start

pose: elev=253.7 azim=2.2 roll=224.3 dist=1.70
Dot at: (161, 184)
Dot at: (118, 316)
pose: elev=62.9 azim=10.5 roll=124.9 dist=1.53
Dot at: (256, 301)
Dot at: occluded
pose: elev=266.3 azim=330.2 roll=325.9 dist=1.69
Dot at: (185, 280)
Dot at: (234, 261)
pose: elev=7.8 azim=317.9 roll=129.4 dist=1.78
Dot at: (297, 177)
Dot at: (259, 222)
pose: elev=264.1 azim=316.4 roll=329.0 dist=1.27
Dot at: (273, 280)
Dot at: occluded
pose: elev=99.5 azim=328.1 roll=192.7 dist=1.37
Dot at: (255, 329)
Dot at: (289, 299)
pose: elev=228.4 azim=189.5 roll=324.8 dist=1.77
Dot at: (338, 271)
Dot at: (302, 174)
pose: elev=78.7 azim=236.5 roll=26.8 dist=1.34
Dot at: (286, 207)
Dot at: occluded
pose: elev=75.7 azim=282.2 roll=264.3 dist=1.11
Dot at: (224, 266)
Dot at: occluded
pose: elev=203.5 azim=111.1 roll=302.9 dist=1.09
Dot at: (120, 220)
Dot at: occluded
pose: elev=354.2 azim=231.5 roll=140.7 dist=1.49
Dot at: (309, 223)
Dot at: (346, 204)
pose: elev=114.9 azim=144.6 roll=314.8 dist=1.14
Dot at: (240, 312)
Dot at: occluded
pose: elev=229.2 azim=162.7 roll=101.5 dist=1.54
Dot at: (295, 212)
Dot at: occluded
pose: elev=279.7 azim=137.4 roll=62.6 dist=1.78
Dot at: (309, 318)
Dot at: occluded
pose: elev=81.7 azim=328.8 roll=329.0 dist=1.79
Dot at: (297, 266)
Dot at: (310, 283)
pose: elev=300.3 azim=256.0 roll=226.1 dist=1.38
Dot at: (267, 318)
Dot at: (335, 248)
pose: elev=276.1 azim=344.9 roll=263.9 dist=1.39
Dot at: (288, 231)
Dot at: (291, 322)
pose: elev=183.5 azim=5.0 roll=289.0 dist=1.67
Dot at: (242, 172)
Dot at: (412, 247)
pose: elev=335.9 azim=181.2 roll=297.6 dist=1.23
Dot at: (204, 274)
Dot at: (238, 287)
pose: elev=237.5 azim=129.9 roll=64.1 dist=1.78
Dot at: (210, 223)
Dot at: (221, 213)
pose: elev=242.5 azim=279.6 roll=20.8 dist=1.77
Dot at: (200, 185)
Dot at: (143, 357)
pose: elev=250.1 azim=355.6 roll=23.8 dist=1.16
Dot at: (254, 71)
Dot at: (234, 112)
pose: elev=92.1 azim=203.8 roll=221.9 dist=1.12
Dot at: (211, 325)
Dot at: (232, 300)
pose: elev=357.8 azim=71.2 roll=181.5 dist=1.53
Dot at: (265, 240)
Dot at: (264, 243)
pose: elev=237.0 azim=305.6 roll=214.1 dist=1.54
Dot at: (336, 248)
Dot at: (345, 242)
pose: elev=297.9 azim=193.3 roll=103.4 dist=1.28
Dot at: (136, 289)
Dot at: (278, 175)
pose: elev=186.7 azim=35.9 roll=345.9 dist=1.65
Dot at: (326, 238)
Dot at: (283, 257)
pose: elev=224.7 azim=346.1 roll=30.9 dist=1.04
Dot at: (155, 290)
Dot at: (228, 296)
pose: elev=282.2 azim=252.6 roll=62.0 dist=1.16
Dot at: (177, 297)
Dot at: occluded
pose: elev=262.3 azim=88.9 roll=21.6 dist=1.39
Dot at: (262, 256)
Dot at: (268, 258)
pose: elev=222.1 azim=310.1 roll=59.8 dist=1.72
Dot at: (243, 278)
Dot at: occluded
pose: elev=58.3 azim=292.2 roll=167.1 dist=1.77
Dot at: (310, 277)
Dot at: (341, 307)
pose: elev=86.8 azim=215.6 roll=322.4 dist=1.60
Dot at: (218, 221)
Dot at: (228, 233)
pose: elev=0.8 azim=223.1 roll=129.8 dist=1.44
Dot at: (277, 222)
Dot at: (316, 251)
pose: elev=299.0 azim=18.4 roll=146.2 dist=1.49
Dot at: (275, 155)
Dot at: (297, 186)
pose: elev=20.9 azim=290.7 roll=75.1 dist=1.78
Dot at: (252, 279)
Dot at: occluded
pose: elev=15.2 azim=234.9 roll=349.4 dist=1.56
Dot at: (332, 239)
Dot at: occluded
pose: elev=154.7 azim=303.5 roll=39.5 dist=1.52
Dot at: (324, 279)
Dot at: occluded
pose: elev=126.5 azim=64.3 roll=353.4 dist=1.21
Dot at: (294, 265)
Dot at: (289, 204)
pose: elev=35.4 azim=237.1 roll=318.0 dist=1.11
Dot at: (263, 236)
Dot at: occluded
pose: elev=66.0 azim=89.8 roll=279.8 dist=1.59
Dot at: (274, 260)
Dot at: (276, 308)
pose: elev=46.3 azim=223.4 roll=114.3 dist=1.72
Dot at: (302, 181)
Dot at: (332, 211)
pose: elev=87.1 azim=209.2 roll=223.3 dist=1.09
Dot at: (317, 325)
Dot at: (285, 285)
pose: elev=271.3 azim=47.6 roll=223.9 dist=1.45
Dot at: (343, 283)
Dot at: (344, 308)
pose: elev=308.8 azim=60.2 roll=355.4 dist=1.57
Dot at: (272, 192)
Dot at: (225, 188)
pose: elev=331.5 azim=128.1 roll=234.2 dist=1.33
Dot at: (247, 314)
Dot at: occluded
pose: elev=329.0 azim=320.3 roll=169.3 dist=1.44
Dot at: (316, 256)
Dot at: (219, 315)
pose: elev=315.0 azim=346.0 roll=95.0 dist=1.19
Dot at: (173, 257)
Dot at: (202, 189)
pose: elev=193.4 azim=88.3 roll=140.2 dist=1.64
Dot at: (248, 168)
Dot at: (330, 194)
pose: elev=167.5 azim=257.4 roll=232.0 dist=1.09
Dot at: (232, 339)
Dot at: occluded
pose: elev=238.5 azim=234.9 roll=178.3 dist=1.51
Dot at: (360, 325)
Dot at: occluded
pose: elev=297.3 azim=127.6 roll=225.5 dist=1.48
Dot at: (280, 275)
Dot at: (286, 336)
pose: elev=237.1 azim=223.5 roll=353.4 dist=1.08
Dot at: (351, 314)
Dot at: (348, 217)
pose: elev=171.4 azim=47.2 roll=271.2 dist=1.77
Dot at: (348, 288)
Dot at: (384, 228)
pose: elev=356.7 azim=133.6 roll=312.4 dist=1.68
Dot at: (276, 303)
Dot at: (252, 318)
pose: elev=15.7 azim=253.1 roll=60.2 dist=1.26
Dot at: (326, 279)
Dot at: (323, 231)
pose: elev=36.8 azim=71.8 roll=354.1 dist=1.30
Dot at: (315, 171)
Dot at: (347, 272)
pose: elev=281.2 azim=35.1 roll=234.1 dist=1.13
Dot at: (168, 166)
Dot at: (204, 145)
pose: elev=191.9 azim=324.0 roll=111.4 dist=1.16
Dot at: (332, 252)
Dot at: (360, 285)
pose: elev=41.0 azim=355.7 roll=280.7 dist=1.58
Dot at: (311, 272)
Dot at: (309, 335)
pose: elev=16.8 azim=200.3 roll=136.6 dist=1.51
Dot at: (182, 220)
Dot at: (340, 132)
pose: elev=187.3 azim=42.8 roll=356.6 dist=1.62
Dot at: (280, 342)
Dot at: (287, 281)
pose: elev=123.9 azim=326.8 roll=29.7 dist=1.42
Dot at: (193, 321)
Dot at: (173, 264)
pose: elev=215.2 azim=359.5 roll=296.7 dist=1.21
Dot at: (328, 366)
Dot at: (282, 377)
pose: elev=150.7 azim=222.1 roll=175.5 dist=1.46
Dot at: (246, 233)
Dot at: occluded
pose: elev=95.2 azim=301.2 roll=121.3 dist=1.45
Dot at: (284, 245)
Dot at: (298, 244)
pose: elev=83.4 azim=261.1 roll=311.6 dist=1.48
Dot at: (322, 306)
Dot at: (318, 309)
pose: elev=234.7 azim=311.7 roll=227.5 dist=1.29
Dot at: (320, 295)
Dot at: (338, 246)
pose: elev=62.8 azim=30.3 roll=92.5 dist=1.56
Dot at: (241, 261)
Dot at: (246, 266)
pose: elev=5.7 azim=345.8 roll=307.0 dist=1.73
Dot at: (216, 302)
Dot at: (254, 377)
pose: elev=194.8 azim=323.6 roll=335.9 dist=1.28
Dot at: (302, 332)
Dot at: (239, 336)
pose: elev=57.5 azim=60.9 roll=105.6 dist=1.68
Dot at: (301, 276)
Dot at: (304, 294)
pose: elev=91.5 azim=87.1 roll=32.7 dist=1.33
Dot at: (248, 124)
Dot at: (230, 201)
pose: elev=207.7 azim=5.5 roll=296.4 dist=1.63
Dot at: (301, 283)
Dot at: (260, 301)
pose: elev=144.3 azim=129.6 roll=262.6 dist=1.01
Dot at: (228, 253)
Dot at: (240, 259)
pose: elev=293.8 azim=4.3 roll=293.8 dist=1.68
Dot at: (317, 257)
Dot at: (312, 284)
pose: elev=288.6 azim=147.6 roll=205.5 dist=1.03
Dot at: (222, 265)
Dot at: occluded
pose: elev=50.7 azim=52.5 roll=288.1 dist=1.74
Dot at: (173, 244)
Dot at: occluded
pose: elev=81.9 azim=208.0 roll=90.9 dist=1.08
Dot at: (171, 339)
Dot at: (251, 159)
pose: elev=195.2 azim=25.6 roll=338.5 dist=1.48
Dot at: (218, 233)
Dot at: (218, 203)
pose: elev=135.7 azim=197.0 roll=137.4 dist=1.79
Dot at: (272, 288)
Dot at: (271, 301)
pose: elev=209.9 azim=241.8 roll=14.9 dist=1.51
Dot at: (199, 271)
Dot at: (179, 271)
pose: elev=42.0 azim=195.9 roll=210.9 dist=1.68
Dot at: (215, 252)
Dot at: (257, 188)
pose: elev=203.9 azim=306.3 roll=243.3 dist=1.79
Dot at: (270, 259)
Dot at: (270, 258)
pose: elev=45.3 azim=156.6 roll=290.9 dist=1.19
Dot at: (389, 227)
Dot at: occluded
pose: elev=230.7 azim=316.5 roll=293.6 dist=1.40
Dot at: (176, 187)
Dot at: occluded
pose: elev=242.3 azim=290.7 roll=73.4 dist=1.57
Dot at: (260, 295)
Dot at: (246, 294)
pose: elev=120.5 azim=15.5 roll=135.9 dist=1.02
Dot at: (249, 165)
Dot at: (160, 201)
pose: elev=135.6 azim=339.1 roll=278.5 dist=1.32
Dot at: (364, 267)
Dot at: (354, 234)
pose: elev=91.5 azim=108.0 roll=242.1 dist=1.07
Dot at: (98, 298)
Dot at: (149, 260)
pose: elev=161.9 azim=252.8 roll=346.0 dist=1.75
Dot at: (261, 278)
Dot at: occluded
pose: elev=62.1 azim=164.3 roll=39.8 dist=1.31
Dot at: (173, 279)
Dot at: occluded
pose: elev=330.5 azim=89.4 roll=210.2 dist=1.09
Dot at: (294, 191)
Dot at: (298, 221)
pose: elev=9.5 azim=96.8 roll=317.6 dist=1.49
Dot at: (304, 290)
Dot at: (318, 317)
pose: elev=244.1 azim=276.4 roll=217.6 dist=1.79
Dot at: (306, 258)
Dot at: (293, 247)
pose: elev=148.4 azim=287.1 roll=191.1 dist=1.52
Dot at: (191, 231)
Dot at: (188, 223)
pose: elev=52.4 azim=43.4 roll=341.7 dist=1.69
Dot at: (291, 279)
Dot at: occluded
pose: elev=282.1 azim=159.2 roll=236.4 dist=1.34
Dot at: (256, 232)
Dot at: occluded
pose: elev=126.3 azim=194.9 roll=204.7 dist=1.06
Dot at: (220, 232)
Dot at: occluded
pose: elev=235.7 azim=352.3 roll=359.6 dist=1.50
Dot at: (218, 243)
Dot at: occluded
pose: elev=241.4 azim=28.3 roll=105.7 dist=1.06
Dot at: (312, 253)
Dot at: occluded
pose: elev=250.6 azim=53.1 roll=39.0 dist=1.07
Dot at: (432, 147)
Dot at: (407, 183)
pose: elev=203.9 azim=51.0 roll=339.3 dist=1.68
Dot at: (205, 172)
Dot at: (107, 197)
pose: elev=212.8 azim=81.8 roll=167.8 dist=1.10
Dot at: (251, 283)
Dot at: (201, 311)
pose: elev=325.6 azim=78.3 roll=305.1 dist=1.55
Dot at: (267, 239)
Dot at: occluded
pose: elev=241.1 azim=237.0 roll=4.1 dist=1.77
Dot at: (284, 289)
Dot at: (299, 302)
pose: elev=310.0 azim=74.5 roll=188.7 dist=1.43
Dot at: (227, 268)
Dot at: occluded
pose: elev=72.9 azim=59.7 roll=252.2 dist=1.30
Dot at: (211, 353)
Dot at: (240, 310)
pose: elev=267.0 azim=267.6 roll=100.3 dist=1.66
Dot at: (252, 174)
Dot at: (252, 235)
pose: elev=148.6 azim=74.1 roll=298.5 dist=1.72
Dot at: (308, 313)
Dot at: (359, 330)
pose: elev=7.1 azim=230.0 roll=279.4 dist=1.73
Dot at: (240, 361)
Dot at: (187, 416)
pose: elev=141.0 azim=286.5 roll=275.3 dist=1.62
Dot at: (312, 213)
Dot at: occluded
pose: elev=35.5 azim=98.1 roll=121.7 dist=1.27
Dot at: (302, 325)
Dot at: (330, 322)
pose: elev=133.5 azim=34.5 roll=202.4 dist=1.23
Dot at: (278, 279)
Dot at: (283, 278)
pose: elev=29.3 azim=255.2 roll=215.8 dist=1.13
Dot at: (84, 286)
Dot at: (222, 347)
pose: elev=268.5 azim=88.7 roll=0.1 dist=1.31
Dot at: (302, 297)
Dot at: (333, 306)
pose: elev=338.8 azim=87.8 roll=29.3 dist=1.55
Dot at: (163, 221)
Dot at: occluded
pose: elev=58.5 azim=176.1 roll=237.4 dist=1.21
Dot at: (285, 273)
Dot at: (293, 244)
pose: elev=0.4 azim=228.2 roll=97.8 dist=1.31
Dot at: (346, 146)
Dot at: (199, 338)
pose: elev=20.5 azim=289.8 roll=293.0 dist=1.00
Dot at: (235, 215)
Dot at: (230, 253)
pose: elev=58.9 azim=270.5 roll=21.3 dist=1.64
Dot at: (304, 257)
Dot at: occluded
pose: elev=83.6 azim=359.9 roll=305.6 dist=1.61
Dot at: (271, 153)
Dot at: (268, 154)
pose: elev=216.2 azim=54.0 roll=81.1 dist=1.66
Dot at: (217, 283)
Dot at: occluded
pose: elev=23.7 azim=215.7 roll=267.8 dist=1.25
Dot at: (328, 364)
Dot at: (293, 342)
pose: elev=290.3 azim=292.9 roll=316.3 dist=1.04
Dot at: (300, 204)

end

Format the entries above, from the line containing "pose: elev=167.5 azim=257.4" through the line containing "Dot at: (338, 246)" inclusive, as a numbered list with one line per item. Leave out any blank lines.

1. pose: elev=167.5 azim=257.4 roll=232.0 dist=1.09
2. Dot at: (232, 339)
3. Dot at: occluded
4. pose: elev=238.5 azim=234.9 roll=178.3 dist=1.51
5. Dot at: (360, 325)
6. Dot at: occluded
7. pose: elev=297.3 azim=127.6 roll=225.5 dist=1.48
8. Dot at: (280, 275)
9. Dot at: (286, 336)
10. pose: elev=237.1 azim=223.5 roll=353.4 dist=1.08
11. Dot at: (351, 314)
12. Dot at: (348, 217)
13. pose: elev=171.4 azim=47.2 roll=271.2 dist=1.77
14. Dot at: (348, 288)
15. Dot at: (384, 228)
16. pose: elev=356.7 azim=133.6 roll=312.4 dist=1.68
17. Dot at: (276, 303)
18. Dot at: (252, 318)
19. pose: elev=15.7 azim=253.1 roll=60.2 dist=1.26
20. Dot at: (326, 279)
21. Dot at: (323, 231)
22. pose: elev=36.8 azim=71.8 roll=354.1 dist=1.30
23. Dot at: (315, 171)
24. Dot at: (347, 272)
25. pose: elev=281.2 azim=35.1 roll=234.1 dist=1.13
26. Dot at: (168, 166)
27. Dot at: (204, 145)
28. pose: elev=191.9 azim=324.0 roll=111.4 dist=1.16
29. Dot at: (332, 252)
30. Dot at: (360, 285)
31. pose: elev=41.0 azim=355.7 roll=280.7 dist=1.58
32. Dot at: (311, 272)
33. Dot at: (309, 335)
34. pose: elev=16.8 azim=200.3 roll=136.6 dist=1.51
35. Dot at: (182, 220)
36. Dot at: (340, 132)
37. pose: elev=187.3 azim=42.8 roll=356.6 dist=1.62
38. Dot at: (280, 342)
39. Dot at: (287, 281)
40. pose: elev=123.9 azim=326.8 roll=29.7 dist=1.42
41. Dot at: (193, 321)
42. Dot at: (173, 264)
43. pose: elev=215.2 azim=359.5 roll=296.7 dist=1.21
44. Dot at: (328, 366)
45. Dot at: (282, 377)
46. pose: elev=150.7 azim=222.1 roll=175.5 dist=1.46
47. Dot at: (246, 233)
48. Dot at: occluded
49. pose: elev=95.2 azim=301.2 roll=121.3 dist=1.45
50. Dot at: (284, 245)
51. Dot at: (298, 244)
52. pose: elev=83.4 azim=261.1 roll=311.6 dist=1.48
53. Dot at: (322, 306)
54. Dot at: (318, 309)
55. pose: elev=234.7 azim=311.7 roll=227.5 dist=1.29
56. Dot at: (320, 295)
57. Dot at: (338, 246)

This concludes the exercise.